ALL THAT REMAINS
“All That Remains (aka Dust Bowl) is dust that was on my belongings I rescued from our destroyed art loft (across the street from the World Trade Center in the aftermath of September 11, 2001).”
Janette MacKinlay Artist, Activist
Fourth in the series, “9/11: A Survivor’s Story,” All That Remains is made of an aluminum and glass vase, World Trade Center debris and dust, and dried berries. Photographed by Lise Gulassa
On the morning of September 11, 2001, Janette MacKinlay was in her fourth floor art loft at 110 Liberty Street, across from the World Trade Center. Instead of beginning the day at a tower fitness club as usual, she watched stunned as two planes crashed into the Twin Towers. When the towers collapsed, the windows of the loft imploded, dust spewed everywhere. Janette fled, a wet towel over her mouth.
Janette’s “self-prescribed therapy” to heal from the trauma of being “an eyewitness, survivor, and displaced resident of the attacks of September 11, 2001,” is art — creating narrative arrangements — organic assemblages. She fuses her longtime passion for contemporary art and design with a more recent fascination with Ikebana, the art of Japanese flower arranging.
“The return to the place was hell.. a living hell. We knew what to expect because we had seen it about an hour after the towers came down, but it was still a grim reality that had to be faced. There was a layer of dust on everything,” Janette wrote in her book, FORTUNATE: A Personal Diary of 9/11. Eerily, she predicted, “I am going to be haunted by the dust for the rest of my life.” In an honest, inward look, Janette admitted, “The dust seemed to have an emotional impact on me.”
That feeling led her to create All That Remains also called Dust Bowl, a round, see-through container filled with the dust collected from her loft and adorned with fallen petals at the base.
Janette also passed a sample of the dust to physicist Dr. Steven Jones, then a professor at Brigham Young University. His analysis found chips of nanothermite, indicative of high grade explosives. U.S. military laboratories developed and a few defense contractors produce the sophisticated explosive. Analyses of the dust from Janette and other samples by an international team of scientists point to explosives planted in the towers, not jet fuel as the government maintains, demolishing the towers.
But, in a cruel twist, the dust now expresses in yet another way in Janette’s life. In January, she was operated on for a fast growing brain tumor, the kind her doctor said is “associated with construction workers.” More than 800 first responders and others working and living near Ground Zero in the aftermath of 9/11 have died from the toxic dust; thousands more are sick.

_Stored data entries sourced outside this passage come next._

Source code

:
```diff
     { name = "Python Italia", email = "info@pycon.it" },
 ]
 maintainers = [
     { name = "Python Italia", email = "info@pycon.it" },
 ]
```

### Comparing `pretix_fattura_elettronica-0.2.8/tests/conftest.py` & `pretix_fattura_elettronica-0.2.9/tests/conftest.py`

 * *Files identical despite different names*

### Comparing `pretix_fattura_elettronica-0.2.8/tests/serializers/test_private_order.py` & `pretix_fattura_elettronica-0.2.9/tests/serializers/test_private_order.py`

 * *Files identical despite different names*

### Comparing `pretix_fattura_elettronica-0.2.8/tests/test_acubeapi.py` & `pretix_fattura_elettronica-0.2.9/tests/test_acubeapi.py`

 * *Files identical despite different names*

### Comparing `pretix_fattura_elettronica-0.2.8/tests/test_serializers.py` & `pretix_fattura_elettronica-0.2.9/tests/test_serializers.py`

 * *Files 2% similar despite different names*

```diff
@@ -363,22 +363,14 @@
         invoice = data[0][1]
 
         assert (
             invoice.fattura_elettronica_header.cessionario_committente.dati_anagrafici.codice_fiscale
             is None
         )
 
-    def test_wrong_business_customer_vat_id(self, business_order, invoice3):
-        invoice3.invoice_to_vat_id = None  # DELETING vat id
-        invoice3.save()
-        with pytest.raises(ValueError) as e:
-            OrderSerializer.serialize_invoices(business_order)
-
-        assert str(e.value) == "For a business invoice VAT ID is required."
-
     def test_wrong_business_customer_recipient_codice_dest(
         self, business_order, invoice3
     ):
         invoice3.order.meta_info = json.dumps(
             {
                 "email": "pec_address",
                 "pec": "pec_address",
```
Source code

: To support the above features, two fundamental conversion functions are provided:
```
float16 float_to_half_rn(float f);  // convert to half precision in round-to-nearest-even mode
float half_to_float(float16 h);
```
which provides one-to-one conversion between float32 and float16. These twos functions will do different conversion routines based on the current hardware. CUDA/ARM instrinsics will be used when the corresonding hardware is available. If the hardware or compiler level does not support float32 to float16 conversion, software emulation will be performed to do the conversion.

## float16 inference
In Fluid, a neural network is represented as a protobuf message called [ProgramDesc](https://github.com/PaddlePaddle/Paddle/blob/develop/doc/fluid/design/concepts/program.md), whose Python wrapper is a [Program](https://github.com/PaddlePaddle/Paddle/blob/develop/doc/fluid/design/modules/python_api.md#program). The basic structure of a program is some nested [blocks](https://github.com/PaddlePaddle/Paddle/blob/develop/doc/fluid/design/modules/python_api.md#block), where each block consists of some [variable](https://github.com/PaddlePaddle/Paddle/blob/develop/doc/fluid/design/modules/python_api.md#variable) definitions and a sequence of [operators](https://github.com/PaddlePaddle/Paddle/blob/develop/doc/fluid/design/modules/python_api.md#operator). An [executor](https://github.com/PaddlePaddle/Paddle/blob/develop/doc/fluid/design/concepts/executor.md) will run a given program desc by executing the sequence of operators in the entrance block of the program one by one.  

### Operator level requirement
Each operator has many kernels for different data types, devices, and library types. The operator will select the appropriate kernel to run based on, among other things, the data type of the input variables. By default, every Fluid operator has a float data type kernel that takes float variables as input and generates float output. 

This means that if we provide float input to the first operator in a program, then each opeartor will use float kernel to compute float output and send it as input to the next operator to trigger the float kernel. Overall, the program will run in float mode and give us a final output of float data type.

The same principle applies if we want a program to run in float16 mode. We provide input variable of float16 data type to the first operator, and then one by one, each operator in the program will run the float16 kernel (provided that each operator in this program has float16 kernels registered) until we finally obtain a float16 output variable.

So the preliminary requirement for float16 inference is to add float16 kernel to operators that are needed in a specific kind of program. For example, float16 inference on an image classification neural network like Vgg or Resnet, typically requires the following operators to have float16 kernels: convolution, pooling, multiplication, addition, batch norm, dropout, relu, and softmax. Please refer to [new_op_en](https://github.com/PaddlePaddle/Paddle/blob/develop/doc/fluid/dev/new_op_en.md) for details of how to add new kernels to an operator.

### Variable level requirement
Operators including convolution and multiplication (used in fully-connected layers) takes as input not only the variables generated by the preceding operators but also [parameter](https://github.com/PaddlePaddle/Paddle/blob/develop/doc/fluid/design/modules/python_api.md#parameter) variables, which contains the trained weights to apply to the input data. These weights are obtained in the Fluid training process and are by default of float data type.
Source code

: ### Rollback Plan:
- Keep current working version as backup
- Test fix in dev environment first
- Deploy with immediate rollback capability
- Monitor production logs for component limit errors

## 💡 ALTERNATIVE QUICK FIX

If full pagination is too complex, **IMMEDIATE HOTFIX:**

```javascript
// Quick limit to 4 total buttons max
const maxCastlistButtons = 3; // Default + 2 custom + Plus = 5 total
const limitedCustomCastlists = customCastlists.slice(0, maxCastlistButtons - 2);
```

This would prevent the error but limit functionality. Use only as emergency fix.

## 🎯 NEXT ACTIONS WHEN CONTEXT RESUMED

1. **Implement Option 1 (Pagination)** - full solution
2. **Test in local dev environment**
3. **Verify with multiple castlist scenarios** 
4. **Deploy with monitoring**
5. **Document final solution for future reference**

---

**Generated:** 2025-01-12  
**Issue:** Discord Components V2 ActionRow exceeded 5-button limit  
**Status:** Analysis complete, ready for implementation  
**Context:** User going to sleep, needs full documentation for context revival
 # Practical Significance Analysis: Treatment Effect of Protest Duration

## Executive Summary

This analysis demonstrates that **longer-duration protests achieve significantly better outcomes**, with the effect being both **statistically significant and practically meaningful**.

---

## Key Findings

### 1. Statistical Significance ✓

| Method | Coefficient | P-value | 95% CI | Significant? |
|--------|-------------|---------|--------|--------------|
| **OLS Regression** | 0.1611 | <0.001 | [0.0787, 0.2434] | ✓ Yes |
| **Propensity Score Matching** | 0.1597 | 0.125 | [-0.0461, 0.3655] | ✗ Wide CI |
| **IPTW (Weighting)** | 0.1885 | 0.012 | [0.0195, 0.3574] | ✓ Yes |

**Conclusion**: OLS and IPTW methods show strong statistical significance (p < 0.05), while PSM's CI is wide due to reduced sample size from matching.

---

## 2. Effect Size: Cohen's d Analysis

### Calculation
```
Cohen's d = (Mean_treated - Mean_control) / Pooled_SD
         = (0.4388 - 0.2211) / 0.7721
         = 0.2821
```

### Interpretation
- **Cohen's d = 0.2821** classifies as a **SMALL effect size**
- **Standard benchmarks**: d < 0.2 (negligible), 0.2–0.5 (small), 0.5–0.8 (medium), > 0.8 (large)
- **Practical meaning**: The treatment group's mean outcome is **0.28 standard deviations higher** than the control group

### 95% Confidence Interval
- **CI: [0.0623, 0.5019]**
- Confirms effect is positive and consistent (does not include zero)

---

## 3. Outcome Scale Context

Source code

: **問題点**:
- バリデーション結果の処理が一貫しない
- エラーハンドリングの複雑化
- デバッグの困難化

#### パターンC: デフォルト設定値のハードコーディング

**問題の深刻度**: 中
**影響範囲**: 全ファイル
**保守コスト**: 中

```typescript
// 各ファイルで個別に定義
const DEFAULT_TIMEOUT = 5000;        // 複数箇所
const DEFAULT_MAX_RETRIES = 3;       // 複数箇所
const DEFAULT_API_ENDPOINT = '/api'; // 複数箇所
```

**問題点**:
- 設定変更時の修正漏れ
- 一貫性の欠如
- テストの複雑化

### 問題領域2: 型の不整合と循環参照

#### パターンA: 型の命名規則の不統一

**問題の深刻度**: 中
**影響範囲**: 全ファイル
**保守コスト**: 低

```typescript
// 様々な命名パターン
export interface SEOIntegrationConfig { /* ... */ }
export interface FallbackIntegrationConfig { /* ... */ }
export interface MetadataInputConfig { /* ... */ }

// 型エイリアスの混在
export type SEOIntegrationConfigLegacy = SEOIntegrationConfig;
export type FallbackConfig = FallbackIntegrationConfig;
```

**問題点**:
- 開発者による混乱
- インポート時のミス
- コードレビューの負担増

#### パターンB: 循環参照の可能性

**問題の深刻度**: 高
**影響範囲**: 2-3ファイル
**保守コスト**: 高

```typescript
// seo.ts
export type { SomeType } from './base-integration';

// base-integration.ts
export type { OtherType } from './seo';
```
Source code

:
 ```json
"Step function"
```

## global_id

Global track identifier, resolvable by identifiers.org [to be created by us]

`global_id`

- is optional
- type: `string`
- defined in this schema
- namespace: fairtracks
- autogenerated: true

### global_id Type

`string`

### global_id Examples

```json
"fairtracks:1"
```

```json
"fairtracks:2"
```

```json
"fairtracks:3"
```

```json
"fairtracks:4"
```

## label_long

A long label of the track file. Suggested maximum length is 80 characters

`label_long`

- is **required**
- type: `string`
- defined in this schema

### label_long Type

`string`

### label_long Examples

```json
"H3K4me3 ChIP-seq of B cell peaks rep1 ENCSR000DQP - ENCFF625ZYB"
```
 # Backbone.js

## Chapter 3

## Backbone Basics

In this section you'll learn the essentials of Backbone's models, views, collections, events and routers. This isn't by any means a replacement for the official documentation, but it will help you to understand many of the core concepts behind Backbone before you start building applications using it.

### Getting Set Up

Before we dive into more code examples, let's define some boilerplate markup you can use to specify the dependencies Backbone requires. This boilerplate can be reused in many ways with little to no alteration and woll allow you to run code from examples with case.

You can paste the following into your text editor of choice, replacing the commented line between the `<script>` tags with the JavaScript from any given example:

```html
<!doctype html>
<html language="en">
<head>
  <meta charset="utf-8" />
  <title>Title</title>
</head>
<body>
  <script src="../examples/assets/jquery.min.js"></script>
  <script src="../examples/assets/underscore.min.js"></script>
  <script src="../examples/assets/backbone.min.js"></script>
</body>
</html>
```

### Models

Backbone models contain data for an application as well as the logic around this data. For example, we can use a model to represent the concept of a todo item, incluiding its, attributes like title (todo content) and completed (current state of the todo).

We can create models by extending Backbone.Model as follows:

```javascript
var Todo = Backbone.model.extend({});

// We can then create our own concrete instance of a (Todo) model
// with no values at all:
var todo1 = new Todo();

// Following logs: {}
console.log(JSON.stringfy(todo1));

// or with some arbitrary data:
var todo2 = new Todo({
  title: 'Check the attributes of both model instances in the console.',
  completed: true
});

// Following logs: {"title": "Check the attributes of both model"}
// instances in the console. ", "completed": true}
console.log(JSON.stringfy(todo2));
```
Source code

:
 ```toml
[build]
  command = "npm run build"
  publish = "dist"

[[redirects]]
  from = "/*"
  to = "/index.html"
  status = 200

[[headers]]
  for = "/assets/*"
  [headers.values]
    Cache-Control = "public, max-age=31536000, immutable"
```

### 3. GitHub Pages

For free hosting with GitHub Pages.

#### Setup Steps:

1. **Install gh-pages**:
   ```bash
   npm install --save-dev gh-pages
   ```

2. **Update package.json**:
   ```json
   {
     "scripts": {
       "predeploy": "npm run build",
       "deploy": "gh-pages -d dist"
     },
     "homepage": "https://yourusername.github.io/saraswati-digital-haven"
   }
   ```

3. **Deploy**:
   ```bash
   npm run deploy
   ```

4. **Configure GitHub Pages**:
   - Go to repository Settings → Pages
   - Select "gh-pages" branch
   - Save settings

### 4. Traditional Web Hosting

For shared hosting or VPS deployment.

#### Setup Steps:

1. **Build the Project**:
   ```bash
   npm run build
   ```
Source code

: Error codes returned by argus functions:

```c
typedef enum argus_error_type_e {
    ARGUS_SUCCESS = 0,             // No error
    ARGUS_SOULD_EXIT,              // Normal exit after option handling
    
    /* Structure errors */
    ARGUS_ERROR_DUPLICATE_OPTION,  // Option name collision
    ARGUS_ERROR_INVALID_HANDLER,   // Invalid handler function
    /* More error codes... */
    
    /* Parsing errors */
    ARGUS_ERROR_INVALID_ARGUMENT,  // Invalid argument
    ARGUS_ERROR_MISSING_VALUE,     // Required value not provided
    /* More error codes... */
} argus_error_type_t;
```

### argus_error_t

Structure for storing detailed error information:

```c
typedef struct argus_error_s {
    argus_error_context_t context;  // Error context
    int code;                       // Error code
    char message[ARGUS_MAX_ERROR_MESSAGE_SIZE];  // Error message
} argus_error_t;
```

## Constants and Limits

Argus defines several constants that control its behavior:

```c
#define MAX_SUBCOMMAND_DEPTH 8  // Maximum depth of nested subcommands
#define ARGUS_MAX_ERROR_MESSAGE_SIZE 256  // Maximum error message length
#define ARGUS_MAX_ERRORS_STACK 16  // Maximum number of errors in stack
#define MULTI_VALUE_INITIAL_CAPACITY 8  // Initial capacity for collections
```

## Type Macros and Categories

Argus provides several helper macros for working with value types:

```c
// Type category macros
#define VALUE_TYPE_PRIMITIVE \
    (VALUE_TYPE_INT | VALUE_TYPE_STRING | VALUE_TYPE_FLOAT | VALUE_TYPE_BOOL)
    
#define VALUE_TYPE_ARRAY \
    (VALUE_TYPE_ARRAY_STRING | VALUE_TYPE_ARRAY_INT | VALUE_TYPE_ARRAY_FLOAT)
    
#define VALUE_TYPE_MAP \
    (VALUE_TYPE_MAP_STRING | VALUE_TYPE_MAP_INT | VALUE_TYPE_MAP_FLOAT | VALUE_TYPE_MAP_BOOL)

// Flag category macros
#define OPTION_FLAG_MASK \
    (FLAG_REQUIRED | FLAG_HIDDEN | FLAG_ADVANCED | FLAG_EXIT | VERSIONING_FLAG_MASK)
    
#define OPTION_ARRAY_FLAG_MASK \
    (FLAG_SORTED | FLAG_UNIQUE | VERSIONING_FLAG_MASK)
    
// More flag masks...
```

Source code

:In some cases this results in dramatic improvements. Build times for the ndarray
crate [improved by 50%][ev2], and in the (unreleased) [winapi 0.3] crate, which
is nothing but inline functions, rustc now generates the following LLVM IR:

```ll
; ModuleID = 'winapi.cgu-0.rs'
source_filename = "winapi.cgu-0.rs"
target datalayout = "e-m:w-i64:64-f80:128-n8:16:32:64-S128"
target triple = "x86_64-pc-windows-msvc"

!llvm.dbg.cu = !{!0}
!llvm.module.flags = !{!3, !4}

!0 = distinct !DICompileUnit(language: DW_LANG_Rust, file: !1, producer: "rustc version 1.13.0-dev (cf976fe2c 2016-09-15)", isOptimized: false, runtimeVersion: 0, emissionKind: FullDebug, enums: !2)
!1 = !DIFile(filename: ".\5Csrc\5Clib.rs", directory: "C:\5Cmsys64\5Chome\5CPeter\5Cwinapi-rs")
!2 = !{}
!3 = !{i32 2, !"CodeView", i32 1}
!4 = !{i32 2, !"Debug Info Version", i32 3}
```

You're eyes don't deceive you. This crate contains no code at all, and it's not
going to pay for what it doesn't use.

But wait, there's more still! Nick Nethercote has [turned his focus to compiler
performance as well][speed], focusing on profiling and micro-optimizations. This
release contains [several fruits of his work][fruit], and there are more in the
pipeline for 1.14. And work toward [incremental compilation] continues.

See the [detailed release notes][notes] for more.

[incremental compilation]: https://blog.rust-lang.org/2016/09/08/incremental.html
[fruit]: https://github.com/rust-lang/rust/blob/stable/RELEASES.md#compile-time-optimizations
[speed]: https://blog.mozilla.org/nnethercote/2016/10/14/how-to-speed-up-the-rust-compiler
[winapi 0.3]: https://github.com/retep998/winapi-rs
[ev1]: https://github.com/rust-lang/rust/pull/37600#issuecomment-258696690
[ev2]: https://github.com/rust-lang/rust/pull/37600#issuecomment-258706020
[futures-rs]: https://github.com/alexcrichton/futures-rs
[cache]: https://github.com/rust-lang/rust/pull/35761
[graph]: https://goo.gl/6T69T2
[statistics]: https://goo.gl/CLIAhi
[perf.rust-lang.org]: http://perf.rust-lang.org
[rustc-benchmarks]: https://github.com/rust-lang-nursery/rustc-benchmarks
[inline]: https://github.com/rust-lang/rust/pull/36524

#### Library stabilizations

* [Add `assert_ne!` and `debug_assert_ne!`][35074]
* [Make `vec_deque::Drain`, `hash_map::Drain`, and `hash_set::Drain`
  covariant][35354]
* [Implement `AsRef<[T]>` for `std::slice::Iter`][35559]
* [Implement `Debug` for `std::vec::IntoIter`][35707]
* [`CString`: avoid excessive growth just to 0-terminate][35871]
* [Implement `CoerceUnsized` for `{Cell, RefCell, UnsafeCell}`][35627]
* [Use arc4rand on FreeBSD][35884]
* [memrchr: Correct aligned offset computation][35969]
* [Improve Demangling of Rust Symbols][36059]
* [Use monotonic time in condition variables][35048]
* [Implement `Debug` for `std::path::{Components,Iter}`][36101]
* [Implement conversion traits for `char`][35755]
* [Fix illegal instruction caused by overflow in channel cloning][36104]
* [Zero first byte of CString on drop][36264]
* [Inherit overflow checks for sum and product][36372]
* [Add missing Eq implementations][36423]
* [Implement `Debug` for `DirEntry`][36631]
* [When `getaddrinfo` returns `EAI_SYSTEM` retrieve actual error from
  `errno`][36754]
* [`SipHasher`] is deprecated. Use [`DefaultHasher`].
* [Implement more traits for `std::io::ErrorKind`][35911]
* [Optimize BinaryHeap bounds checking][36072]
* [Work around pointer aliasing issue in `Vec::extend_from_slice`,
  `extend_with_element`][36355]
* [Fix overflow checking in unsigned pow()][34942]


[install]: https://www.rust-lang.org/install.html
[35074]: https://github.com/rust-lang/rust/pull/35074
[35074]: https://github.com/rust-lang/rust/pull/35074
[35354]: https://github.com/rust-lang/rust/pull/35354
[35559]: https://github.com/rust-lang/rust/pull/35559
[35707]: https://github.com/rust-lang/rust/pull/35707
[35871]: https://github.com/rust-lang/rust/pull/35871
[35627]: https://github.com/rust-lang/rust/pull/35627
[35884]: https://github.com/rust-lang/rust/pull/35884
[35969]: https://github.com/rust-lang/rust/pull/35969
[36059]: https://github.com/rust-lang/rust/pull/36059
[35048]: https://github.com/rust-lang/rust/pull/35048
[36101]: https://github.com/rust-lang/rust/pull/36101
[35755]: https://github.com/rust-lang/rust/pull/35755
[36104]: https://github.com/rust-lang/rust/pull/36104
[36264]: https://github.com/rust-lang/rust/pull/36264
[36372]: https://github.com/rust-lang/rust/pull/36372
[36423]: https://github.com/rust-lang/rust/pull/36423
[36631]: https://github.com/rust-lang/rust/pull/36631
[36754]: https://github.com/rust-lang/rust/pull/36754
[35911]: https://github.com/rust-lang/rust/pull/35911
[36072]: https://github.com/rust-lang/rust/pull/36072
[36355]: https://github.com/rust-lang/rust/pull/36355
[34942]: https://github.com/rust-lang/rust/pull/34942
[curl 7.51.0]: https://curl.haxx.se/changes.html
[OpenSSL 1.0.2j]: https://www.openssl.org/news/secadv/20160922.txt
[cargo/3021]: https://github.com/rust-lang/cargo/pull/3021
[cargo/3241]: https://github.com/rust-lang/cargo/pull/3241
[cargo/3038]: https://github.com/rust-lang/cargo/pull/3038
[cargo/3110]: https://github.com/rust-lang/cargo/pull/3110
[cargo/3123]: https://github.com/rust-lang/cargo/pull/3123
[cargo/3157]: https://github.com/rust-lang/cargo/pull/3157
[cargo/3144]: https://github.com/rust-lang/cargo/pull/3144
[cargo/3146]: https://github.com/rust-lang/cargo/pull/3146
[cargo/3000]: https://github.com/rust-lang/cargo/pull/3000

February 19, around the time Janette underwent surgery for the tumor, 1000 architects and engineers (Architects and Engineers for 9/11 Truth) citing the dust findings along with other evidence, called on Attorney General Eric Holder to conduct a federal grand jury investigation of Federal Emergency Management Administration (FEMA) and National Institute of Standards and Technology (NIST) officials, alleging they proffered “fraudulent accounts” in their reports on the towers’ destruction on 9/11.
Educating herself about 9/11 was also part of Janette’s healing from its shockwave. The exploration connected her with the 9/11 truth group in the San Francisco Bay Area, where she also has a home. She hosted benefit events with 9/11 organizations across the country, sharing her journey from terror to awareness and action, shepherding others from denial to discovery.
Just as symbols are the rudimental elements of dreams, Janette uses dynamic images to narrate her 9/11 passage. Just as dreams can singularly tell a story, Janette believes artistic expression holds special communicative power. She told me in April, 2009, at an exhibit of her second post-9/11 collection at the Claudia Chapline Contemporary Art Gallery, the experience of creating and showing Organic Assemblages marked the culmination of her emotional healing from September 11, 2001. As she described each object in the exhibit, her vibrancy, accentuated with an iridescent blue streak in her hair, and the bright colors and iconic images conferred testament.
Now, her speech sometimes garbled, Janette creates more organic narratives, once again calling upon her art to disclose and to mend. To honor Janette, her attachment to the truth, her quiet activism, the beauty of her art and of her being, PDJ is featuring All That Remains, a bowl filled with dust from the collapse of the Twin Towers, a waking dream-like, layered emblem of 9/11.
Most of all, we send Janette — friend, heroine, maker of beauty — massive doses of healing energy.